DIRECTIONS ▸ After locating the line that contains "exposure_s: 1/125" in the data below, set down exactly that line and each one after it through the line that contains "exposure_s: 1/320", and nothing more.
DATA RECORDS: Begin
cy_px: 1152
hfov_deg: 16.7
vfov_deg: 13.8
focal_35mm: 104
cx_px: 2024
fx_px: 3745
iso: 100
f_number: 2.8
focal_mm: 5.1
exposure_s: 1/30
DATA RECORDS: End
DATA RECORDS: Begin
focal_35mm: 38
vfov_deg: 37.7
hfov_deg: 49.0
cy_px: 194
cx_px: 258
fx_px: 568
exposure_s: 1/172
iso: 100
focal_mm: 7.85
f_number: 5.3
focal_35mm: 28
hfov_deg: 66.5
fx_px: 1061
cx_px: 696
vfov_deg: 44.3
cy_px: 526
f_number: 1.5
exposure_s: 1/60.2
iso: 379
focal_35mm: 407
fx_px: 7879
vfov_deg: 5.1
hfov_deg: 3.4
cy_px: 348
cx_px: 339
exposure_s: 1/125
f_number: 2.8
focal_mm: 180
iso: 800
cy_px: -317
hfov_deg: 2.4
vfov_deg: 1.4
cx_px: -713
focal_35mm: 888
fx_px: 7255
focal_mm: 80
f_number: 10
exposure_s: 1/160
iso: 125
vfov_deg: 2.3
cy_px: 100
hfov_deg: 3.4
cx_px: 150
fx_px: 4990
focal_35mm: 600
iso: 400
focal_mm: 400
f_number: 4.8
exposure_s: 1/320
DATA RECORDS: End
THE COMPLETED TASK ▸
exposure_s: 1/125
f_number: 2.8
focal_mm: 180
iso: 800
cy_px: -317
hfov_deg: 2.4
vfov_deg: 1.4
cx_px: -713
focal_35mm: 888
fx_px: 7255
focal_mm: 80
f_number: 10
exposure_s: 1/160
iso: 125
vfov_deg: 2.3
cy_px: 100
hfov_deg: 3.4
cx_px: 150
fx_px: 4990
focal_35mm: 600
iso: 400
focal_mm: 400
f_number: 4.8
exposure_s: 1/320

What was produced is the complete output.